Chapter 4, Problem 46SE

The Wall Street Journal/Harris Personal Finance poll asked 2082 adults if they owned a home (All Business website, January 23, 2008). A total of 1249 survey respondents answered Yes. Of the 450 respondents in the 18–34 age group, 117 responded Yes.

1. a. What is the probability that a respondent to the poll owned a home?
2. b. What is the probability that a respondent in the 18–34 age group owned a home?
3. c. What is the probability that a respondent to the poll did not own a home?
4. d. What is the probability that a respondent in the 18–34 age group did not own a home?

To determine

Compute the probability that respondent to the poll owned a home.

Answer to Problem 46SE

The probability that respondent to the poll owned a home is 0.60.

Explanation of Solution

Calculation:

The data shows that there are a total of 2,082 adults. Total of 1,249 survey respondent answered as yes. Among the 450 respondent of age 18-34, 117 responded yes.

Event A denotes respondent to the poll owned a home.

The probability of the event can be obtained as follows:

$P\left(A\right)=\frac{\text{Number of ways event occurs}}{\text{Total frequency}}$

From the data, there were a total of 2,082 adults. Among the respondent 1,249 of them answer yes.
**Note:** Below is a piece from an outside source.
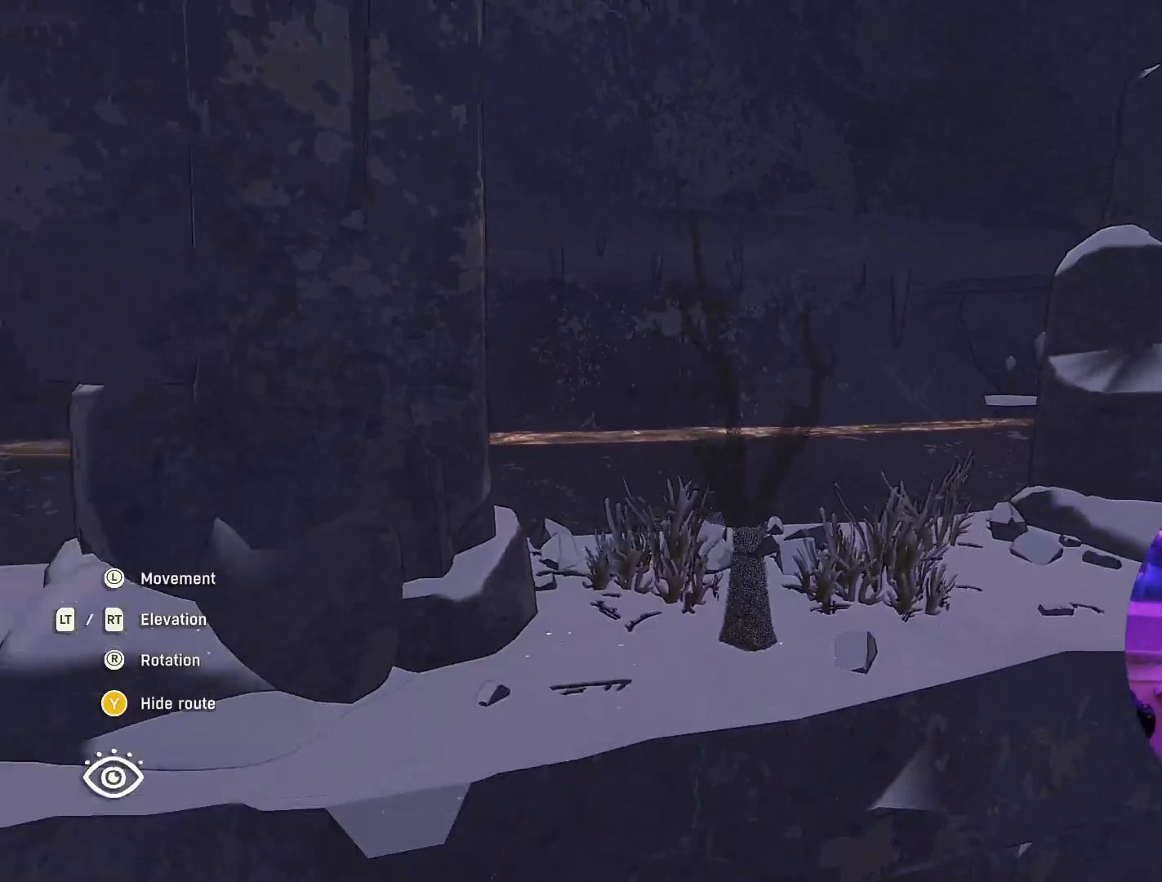
{"buttons": [], "left_stick": "down-left", "right_stick": "center", "events": []}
Substitute these values in the above equation.

Therefore,

$\begin{array}{c}P\left(A\right)=\frac{1,249}{2,082}\\ =0.5999\\ =0.60\end{array}$

Thus, the probability that respondent to the poll owned a home is 0.60.

To determine

Compute the probability that respondent in the 18-34 age group owned a home.

Answer to Problem 46SE

The probability that respondent in the 18-34 age group owned a home is  0.26.

Explanation of Solution

Calculation:

Event B denotes respondent in the 18-34 age group owned a home.
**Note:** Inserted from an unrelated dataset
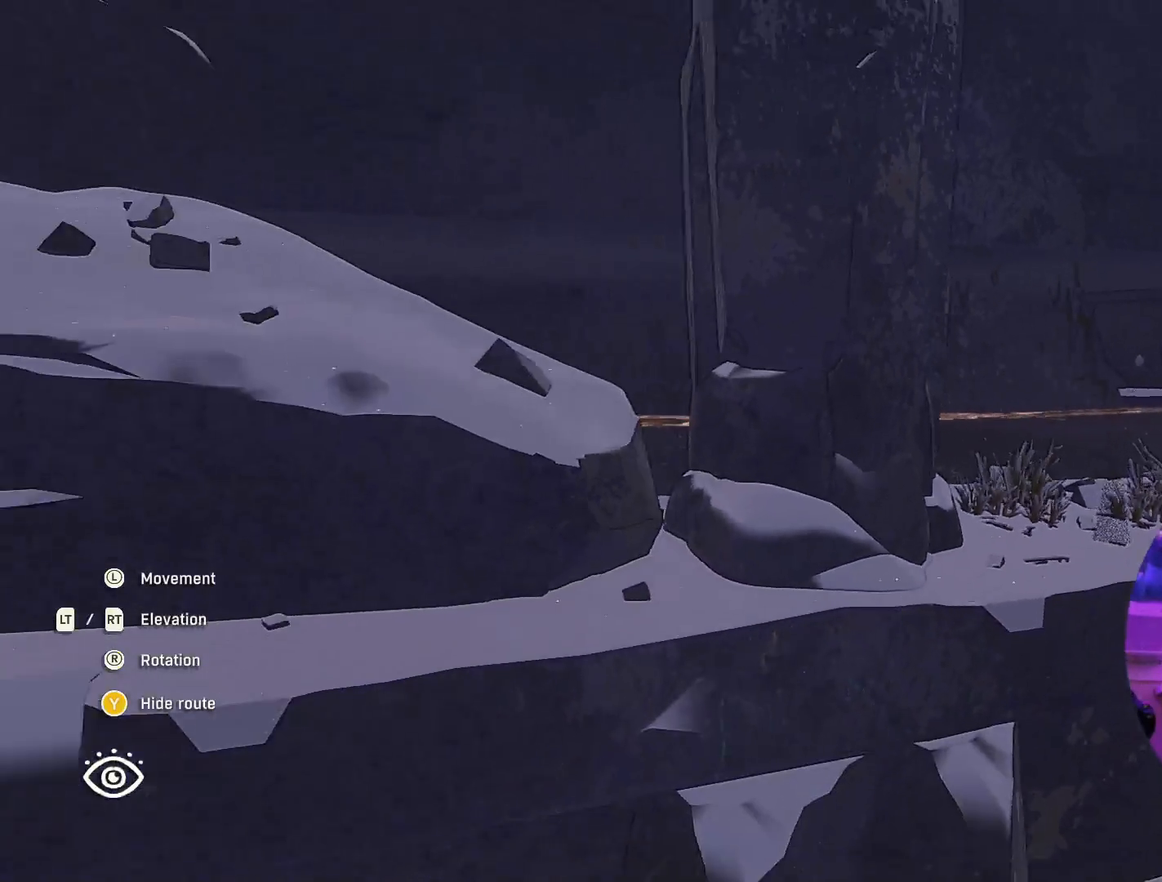
{"buttons": [], "left_stick": "down-left", "right_stick": "center", "events": [[117, "left_stick", "left"], [450, "left_stick", "down-left"]]}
The probability of the event can be obtained as follows:

$P\left(B\right)=\frac{\text{Number of ways event occurs}}{\text{Total frequency}}$

From the data, it is clear that there are total 450 respondent of age 18-34, and 117 of them responded yes. Substitute tis values in the above equation.

Therefore,

$\begin{array}{c}P\left(B\right)=\frac{117}{450}\\ =0.26\end{array}$

Thus, the probability that respondent in the 18-34 age group owned a home is 0.26.

To determine

Compute the probability that respondent to the poll did not own a home.

Answer to Problem 46SE

The probability that respondent to the poll did not own a home is  0.40.

Explanation of Solution

Calculation:

Event $A^c$  denotes respondent to the poll did not own a home.

Complementation Rule:

For any event A the complementation rule states that,

$P\left(A^c\right)=1-P\left(A\right)$

From part (a), $P\left(A\right)=0.60$ . Substitute tis values in the above equation.

Therefore,

$\begin{array}{c}P\left(A^c\right)=1-0.60\\ =0.40\end{array}$

Thus, probability that respondent to the poll did not own a home is 0.40.

To determine

Compute the probability that respondent in the 18-34 age group did not own a home.

Answer to Problem 46SE

The probability that respondent in the 18-34 age group did not own a home is 0.74.

Explanation of Solution

Calculation:

Event $B^c$ denotes respondent in the 18-34 age group did not own a home.

Complementation Rule:

For any event B the complementation rule states that,

$P\left(B^c\right)=1-P\left(B\right)$

From part (b), $P\left(B\right)=0.26$ . Substitute tis values in the above equation.

Therefore,

$\begin{array}{c}P\left(B^c\right)=1-0.26\\ =0.74\end{array}$

Thus, the probability that respondent in the 18-34 age group did not own a home is 0.74.